Why this rule matters on the road

Signs, signals and markings are the shared language of the road. Reading them accurately and signalling clearly is how drivers coordinate without ever speaking, miss the message and the coordination breaks down.

Common faults examiners record

In the traffic signs part of the Code, the faults most often written on the marking sheet tend to be the same handful. Knowing them in advance is the quickest way to drive them out of your own habits:

  • Signalling too late, too early, or when no signal is needed.
  • Missing a sign or road marking and acting on the wrong information.
  • Failing to cancel a signal after a manoeuvre.

On the day

Imagine a sign appearing on the approach to a junction.

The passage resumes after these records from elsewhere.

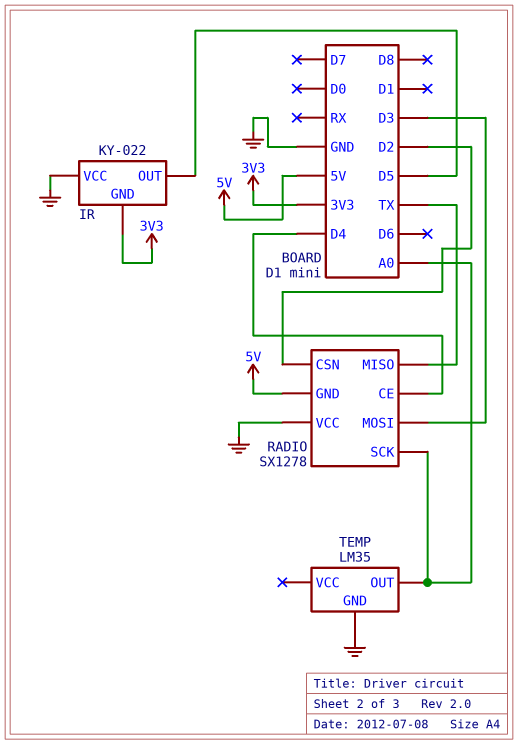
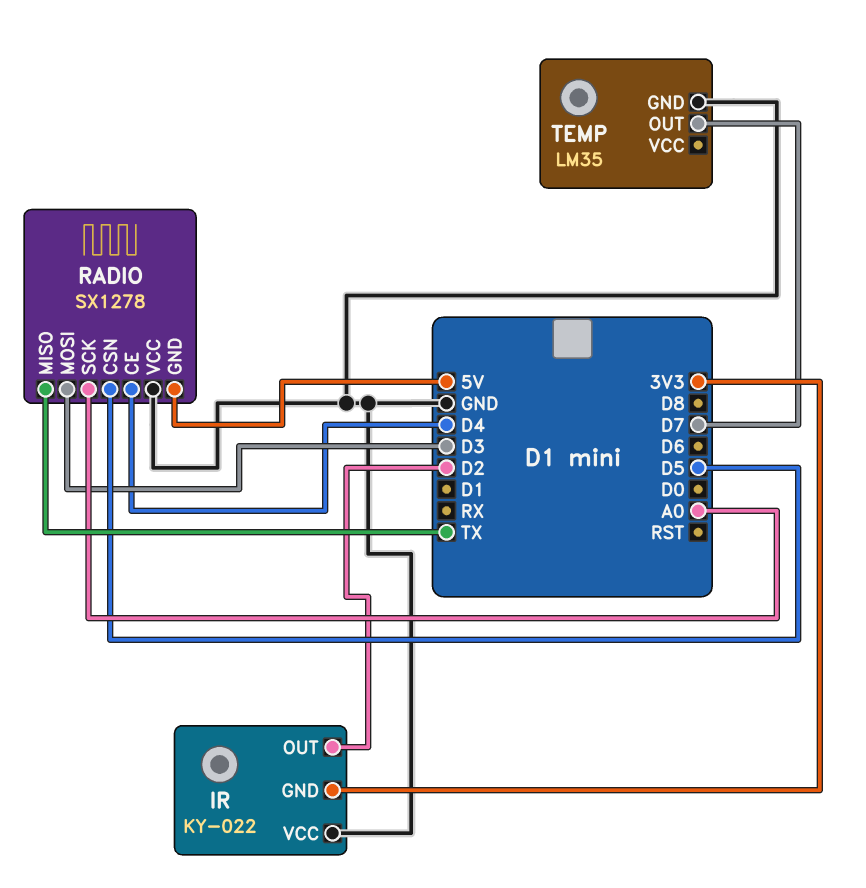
IR pin OUT: D5 -> D2
RADIO pin CSN: D2 -> D5
TEMP pin OUT: A0 -> D7

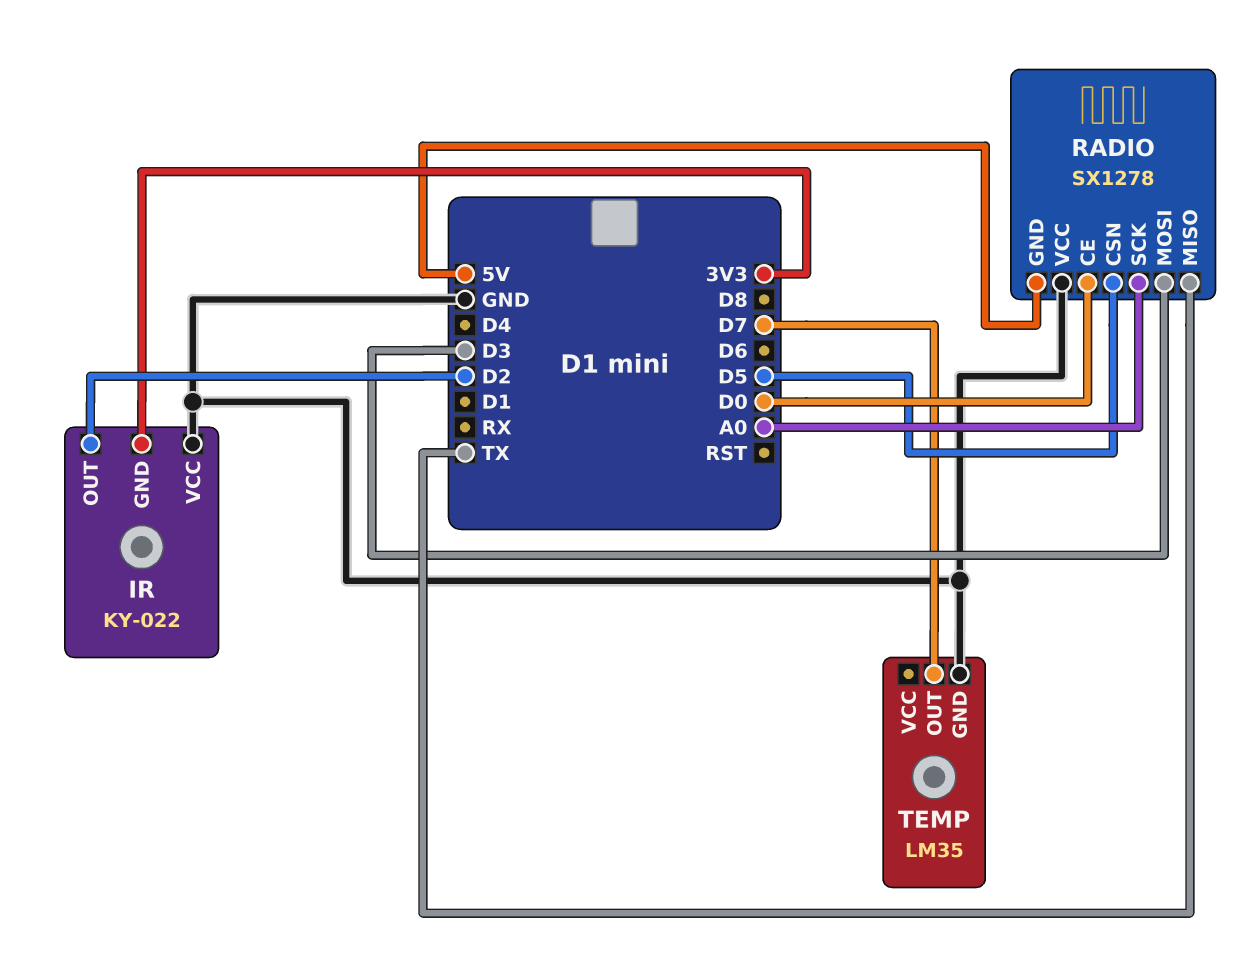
RADIO pin CE: D4 -> D0

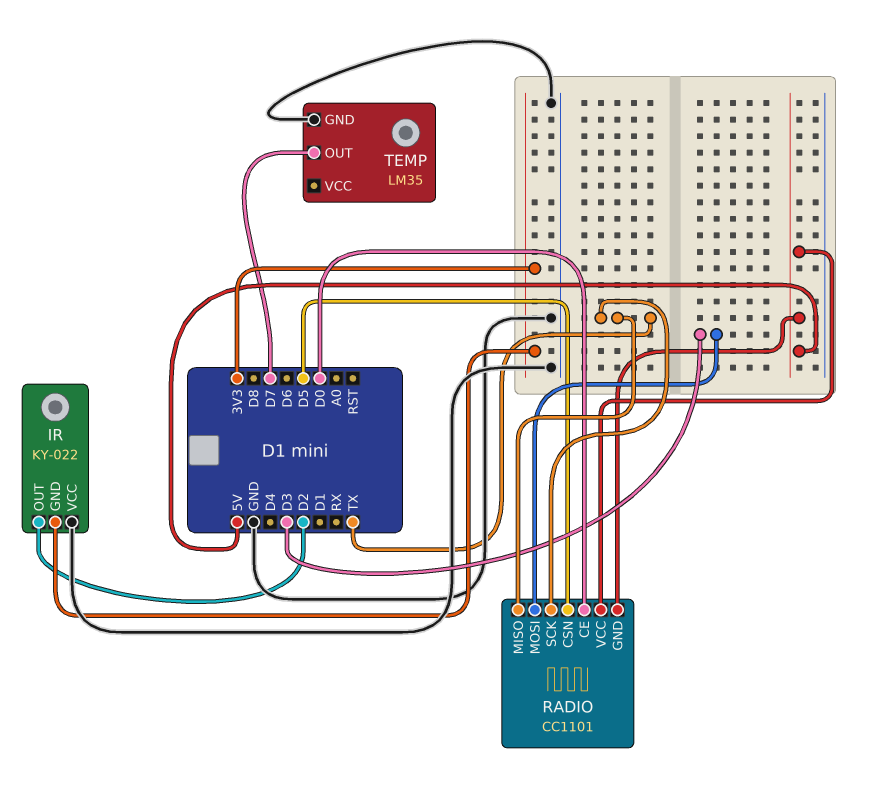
RADIO: SX1278 -> CC1101
RADIO pin SCK: A0 -> TX
RADIO pin VCC: GND -> 5V

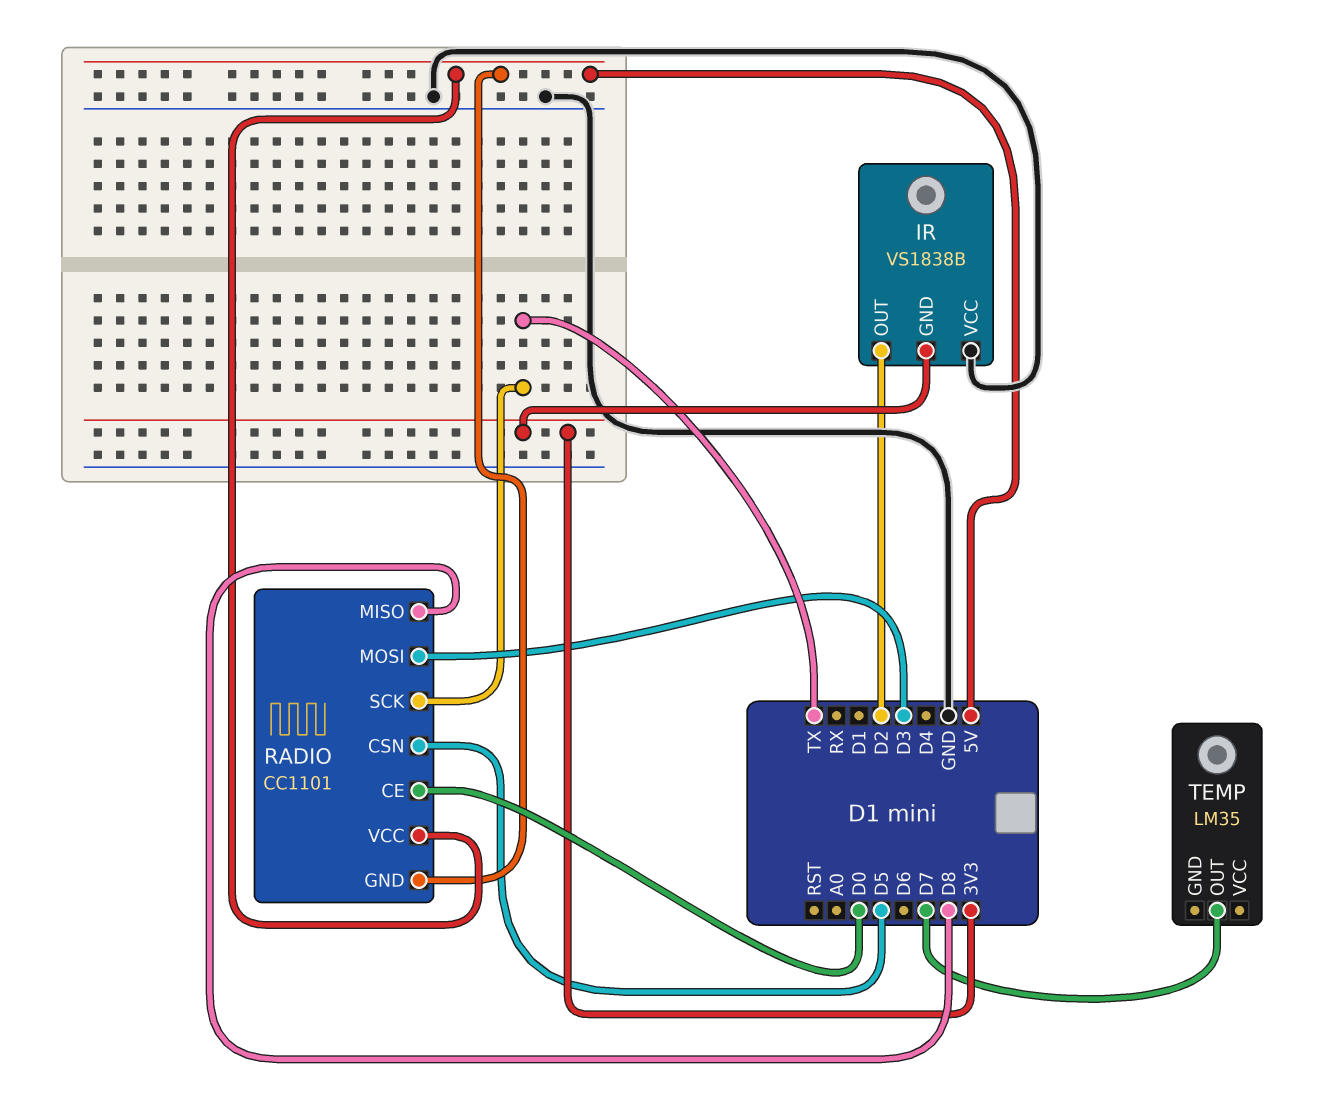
IR: KY-022 -> VS1838B
RADIO pin MISO: TX -> D8
TEMP pin GND: GND -> none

Applying Highway Code, Traffic signs (part 1) means reading it early, acting on it in good time, lane, speed, signal, and cancelling any signal once the manoeuvre is complete. The examiner notes whether you respond to the information or miss it.

Quick checklist

  • Read signs and markings early and act in good time.
  • Signal clearly, only when it helps someone.
  • Cancel the signal once the manoeuvre is done.

More from Traffic signs

Related Highway Code rules

Highway Code, Traffic signs (part 1), your questions

Although The Highway Code shows many of the signs commonly in use, a comprehensive explanation of our signing system is given in the Department’s booklet Know Your Traffic Signs, which is on sale at… It is advisory guidance rather than law, but you are still expected to follow it and an examiner can mark a fault if you do not.

DriveRoutes is an independent study aid and is not affiliated with, endorsed by, or connected to the Driver and Vehicle Standards Agency (DVSA).